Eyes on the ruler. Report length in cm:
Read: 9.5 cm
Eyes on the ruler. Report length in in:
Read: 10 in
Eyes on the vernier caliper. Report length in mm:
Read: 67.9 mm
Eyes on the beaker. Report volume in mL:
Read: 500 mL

...

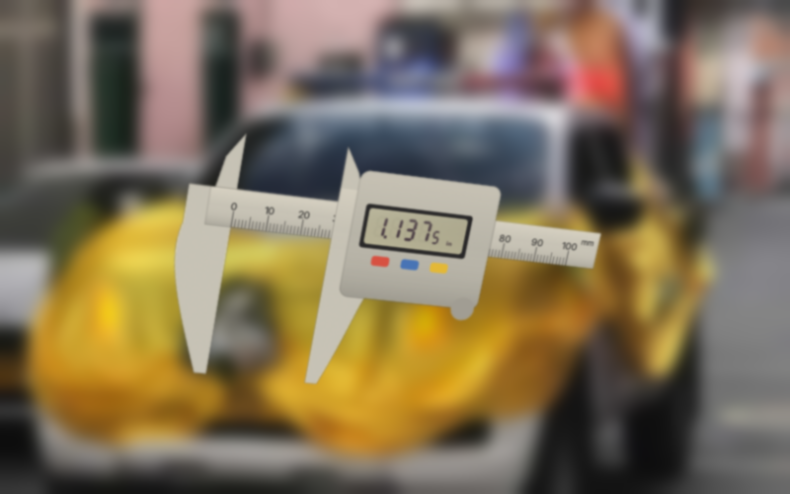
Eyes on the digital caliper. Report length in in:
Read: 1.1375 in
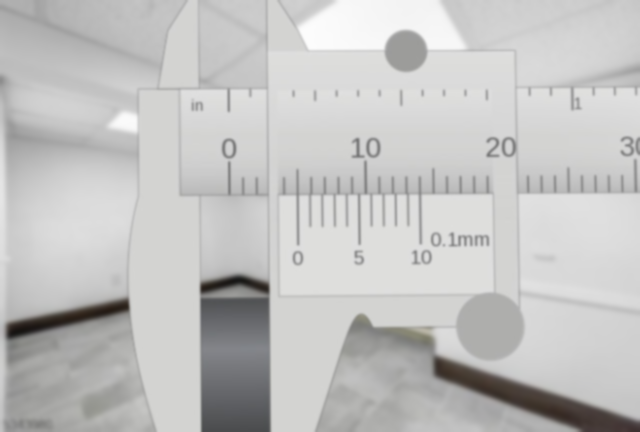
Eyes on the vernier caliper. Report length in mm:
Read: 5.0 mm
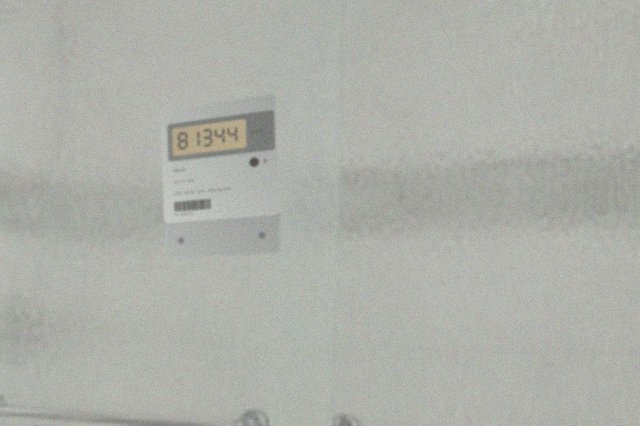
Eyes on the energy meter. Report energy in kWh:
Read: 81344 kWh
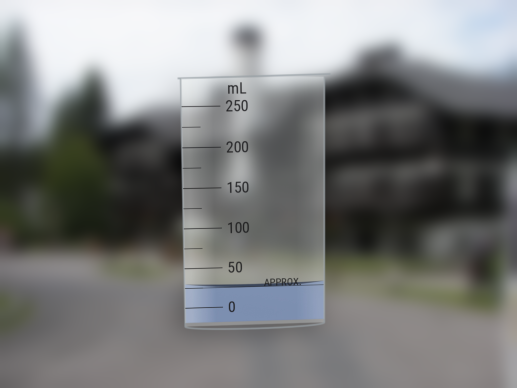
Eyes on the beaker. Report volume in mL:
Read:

==

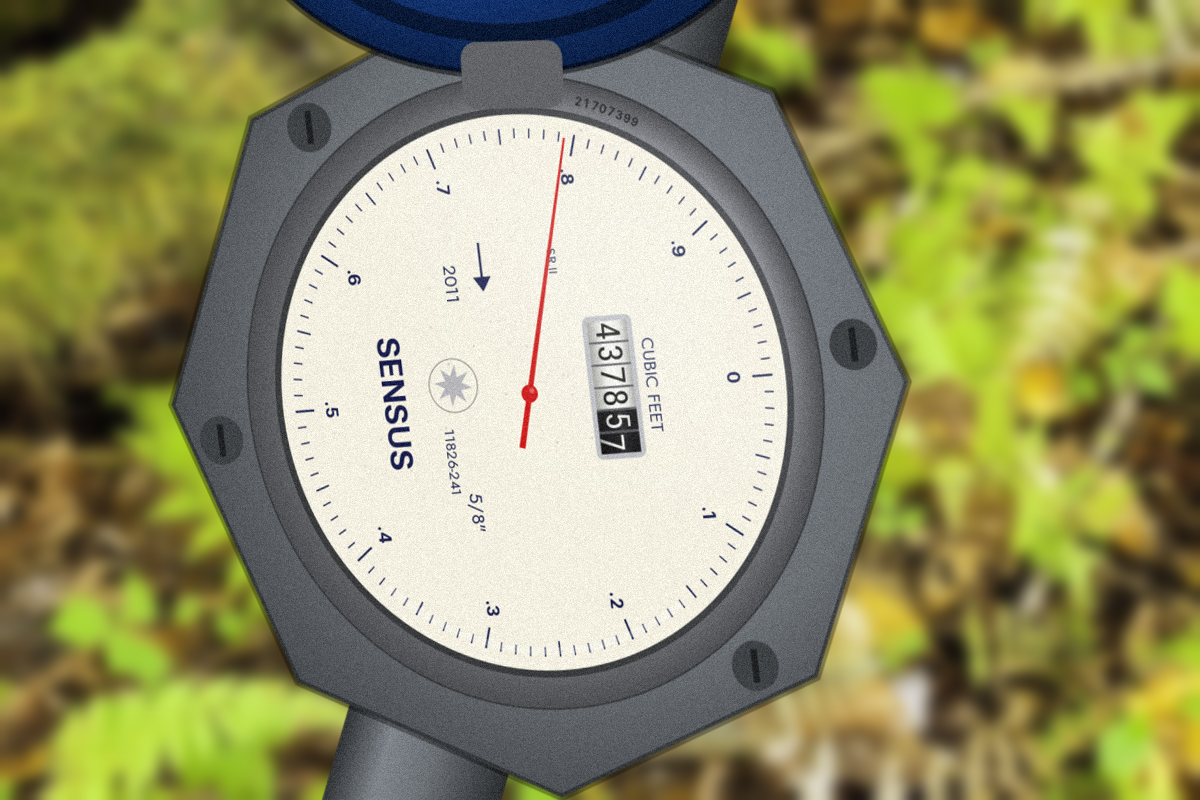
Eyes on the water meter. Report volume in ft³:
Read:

## What you are asked to do
Put the material into a JSON list of strings, one string per line and no blank lines. Begin at the line that has "Eyes on the digital", stop after the line that has "Read: 81344 kWh", and leave the pictures out.

## Output of the exercise
[
  "Eyes on the digital caliper. Report length in in:",
  "Read: 1.1375 in",
  "Eyes on the vernier caliper. Report length in mm:",
  "Read: 5.0 mm",
  "Eyes on the energy meter. Report energy in kWh:",
  "Read: 81344 kWh"
]